**ACTIONS TO TAKE:**
1. In the memoir excerpt about Andrew, swap "mattress" for "futon" and write out the passage between "And when it" and "Mt. Sinai job.", inclusive.
2. In the memoir excerpt, what got the narrator's hesitant girlfriends to go to the after-party in Brooklyn? Answer in one to three sentences.
3. Carry the memoir excerpt about the narrator's life as a young alcoholic woman forward from its final sentence.

**EXCERPT PROVIDED:**

+-------+

He looked annoyed and said, "You are lucky I'm not the kind of guy to force you after you got me all worked up.” Then he slapped me on the ass.
I was so confused, and drunk, that I thought, “Maybe he's right.” And so I let him fuck me. Emotionless, mechanical, masturbatory sex, with nothing in it for me. I lay there hating myself, wishing it to be over.
And when it was over, Andrew slapped me on the ass again, put his pants on and went home to his “mother” in Brooklyn, leaving me with the sticky used condom on the floor next to my mattress.
I wish I could say that after this experience I stopped seeing Andrew, but, sadly, the booty calls lasted for several months—long after I quit the Mt. Sinai job.
My “affair” with Andrew, unfortunately, wasn't the only degrading experience I had as a young alcoholic woman.
When I was in college, I went to a party with some girlfriends and met some guys who invited us back to Brooklyn for an after-party. My friends, most of whom were younger than me and looked up to me, were hesitant to go. But I convinced them it would be fun, and off we went in their car.
Once we got to their apartment, they divvied us up between them: “You go with him; you go with him.” The guy I was paired with couldn't get it up, so not much happened between us. But my young freshman friend Jennifer was raped that night. And in the morning, when we realized we didn't have money to take the subway back to Manhattan, the guys threw change on the floor and laughed as we scurried around picking it up.

+-------+

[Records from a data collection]
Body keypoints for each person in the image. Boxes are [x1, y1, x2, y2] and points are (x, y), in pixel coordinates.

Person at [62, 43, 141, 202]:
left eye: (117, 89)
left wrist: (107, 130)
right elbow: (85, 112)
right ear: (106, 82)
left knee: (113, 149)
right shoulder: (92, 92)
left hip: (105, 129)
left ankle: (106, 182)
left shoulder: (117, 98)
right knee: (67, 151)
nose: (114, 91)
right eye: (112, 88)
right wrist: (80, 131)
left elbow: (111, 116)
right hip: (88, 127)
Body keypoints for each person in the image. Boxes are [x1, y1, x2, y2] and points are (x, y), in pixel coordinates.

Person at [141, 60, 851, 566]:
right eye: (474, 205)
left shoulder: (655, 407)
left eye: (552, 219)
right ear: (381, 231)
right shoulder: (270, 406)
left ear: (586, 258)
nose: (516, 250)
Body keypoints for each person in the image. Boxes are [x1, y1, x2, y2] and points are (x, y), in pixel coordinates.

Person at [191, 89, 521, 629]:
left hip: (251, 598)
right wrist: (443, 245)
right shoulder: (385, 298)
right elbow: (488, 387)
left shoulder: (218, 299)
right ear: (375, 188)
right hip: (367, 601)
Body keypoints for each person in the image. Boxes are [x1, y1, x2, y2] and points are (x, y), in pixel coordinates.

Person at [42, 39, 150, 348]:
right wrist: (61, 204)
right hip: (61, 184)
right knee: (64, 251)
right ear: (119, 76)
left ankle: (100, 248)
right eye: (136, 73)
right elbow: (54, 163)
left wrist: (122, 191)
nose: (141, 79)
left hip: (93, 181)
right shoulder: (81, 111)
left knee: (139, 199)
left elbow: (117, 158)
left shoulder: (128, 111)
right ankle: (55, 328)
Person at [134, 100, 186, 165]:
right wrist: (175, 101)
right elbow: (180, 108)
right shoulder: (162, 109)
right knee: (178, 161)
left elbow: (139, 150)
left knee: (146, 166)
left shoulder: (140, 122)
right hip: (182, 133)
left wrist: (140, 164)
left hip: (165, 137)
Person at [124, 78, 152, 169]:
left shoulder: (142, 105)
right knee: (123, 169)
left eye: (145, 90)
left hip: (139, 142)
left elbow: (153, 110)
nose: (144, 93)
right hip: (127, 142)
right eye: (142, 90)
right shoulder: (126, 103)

+-------+

**ANSWERS BY ITEM:**
1.
And when it was over, Andrew slapped me on the ass again, put his pants on and went home to his “mother” in Brooklyn, leaving me with the sticky used condom on the floor next to my futon.
I wish I could say that after this experience I stopped seeing Andrew, but, sadly, the booty calls lasted for several months—long after I quit the Mt. Sinai job.

2. Most of the girlfriends were younger than the narrator and looked up to her. She convinced them the after-party would be fun, so they went despite their hesitation.

3.
I've also done a lot of disgusting things in filthy bar bathrooms for drinks. I had many one night stands with gross men because they supplied me with drugs. I allowed drug addicts who said they only did it “bareback” to fuck me without a condom. Thank God I didn't get HIV or another STD.
It wasn't until I came into AA and experienced friendship and platonic love from men who weren't trying to get in my pants that I realized I could stop putting myself in these degrading situations.
In early sobriety I often went to the Midnight Madness meeting on Houston St. because it was dark, smoky, and sort of like a bar. At the midnight meeting there were often prostitutes who came in out of the cold in their wigs and skimpy outfits. My heart went out to them, and I was grateful I hadn't hit a bottom as low as theirs.
In time I realized that my experience was actually very similar. They got money for sex; I got drinks, maybe a couple of lines.
In AA I began to have some self-worth, and to listen to my gut and stay away from sleazoids. After only a few weeks sober, Andrew called me at midnight and said he was coming over.
“Who is this?” I said.
“Are you joking?” he said. “It's Andrew.”
“I'm sorry,” I told him, “ I don't know who you are.” It felt great to burst his egotistical, sadistic, misogynist bubble. He never called again.
Since getting sober, I have only had sex with men who I wanted to be with, and who had at least some interest in me as a person and not just a junkie vagina.
Sure, there have been some major heartbreaks. I dated some real jerks, including a sex addict who needed sex at least three times a day, and even that wasn't enough—he cheated on me after just a month into our relationship. And continued to cheat on me, as I stupidly stayed with him for six more months, blaming myself for not satisfying him.
It took time, and a lot of step work, to find out what I was worth and to demand better from my sexual partners. But none of these relationships compared to the degradation I experienced as an active alcoholic woman.
I have a close friend who was raped in sobriety. In fact, she wrote about it on The Fix. Of course rape can happen to any woman, drunk or sober. But my friend, whom I am so proud of, was able to stand up for herself, heal, and regain her dignity in a way I never could after similar experiences when I was drunk.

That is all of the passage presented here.